-- TASK REQUIREMENTS --
Copy out each line of the records below in which the word "Strom" appears.

-- DATA SUPPLIED --
== Segment start ==
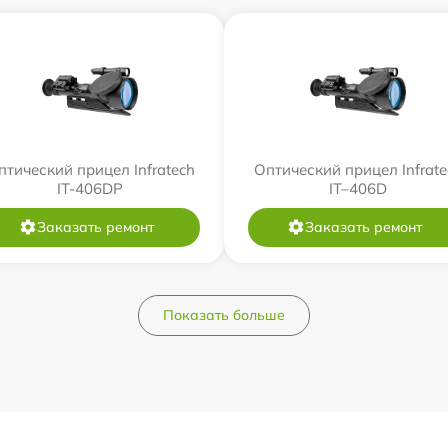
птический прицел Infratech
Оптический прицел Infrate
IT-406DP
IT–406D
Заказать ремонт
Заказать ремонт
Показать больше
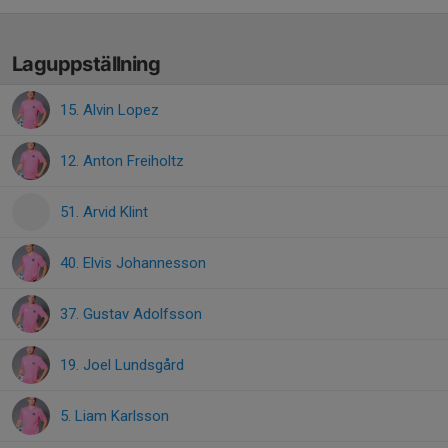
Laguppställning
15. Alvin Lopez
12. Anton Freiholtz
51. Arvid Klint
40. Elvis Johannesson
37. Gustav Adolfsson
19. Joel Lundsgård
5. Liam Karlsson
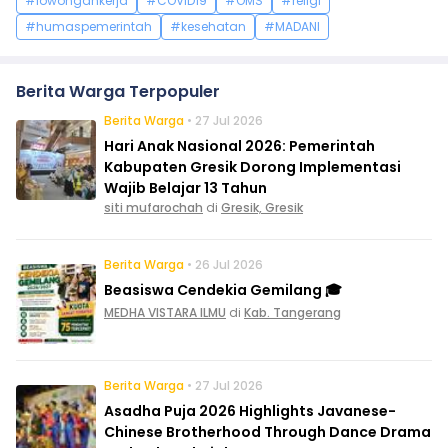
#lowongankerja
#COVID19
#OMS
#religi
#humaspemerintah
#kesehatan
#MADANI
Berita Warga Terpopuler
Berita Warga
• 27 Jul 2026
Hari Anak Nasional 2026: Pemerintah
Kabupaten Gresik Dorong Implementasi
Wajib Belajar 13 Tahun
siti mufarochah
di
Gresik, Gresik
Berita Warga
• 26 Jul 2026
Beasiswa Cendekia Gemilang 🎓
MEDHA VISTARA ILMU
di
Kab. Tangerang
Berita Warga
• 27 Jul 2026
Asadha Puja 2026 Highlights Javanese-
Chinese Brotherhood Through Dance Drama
== Segment end ==
== Segment start ==
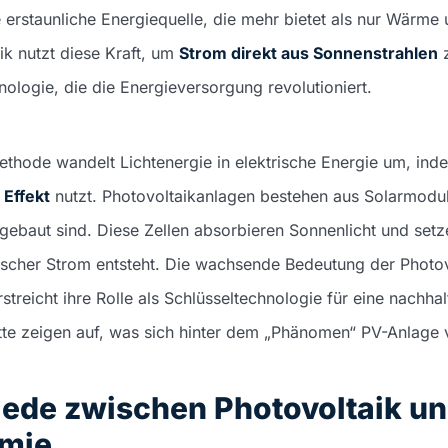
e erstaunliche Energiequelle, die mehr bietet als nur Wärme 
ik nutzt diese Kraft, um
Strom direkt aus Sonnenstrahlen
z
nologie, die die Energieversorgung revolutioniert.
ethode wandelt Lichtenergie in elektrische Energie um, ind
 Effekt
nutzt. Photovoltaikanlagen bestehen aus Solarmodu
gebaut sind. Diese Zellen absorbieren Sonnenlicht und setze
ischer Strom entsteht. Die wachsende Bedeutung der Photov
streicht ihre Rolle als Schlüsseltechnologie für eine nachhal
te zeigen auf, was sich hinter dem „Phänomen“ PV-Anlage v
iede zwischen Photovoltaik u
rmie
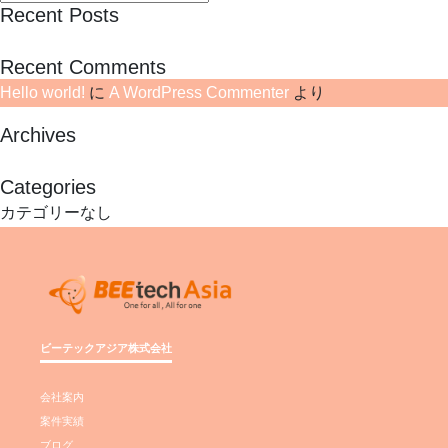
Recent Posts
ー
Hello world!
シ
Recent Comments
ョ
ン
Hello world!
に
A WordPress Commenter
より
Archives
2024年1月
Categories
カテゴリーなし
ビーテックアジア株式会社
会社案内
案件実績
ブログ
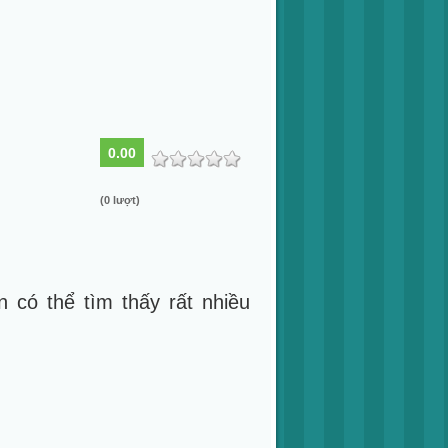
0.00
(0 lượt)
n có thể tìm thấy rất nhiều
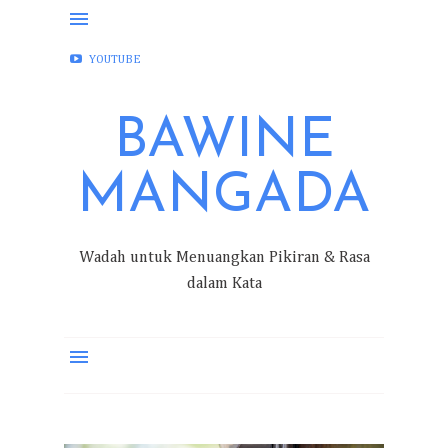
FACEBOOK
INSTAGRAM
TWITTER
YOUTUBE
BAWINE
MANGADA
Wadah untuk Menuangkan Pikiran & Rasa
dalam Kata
== Segment end ==
-- COMPLETED EXERCISE --
Strom direkt aus Sonnenstrahlen
ischer Strom entsteht. Die wachsende Bedeutung der Photov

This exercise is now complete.